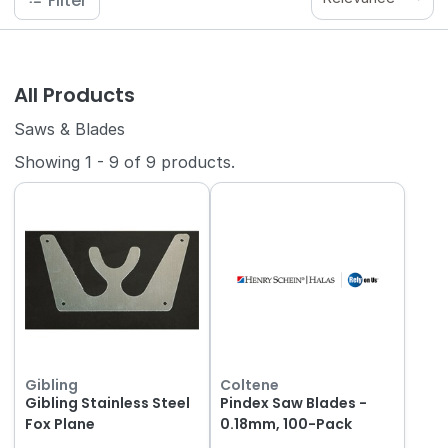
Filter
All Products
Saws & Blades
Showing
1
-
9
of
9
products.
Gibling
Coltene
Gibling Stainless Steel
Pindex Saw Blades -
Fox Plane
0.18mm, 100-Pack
========================================================================
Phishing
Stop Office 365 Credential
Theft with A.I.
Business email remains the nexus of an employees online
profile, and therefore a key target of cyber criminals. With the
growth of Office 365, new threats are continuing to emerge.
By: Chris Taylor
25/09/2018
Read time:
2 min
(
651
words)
========================================================================
What you should do. With the string "Office" as the key, filter the data above and show the lines that match.

Result for this exercise.
Stop Office 365 Credential
growth of Office 365, new threats are continuing to emerge.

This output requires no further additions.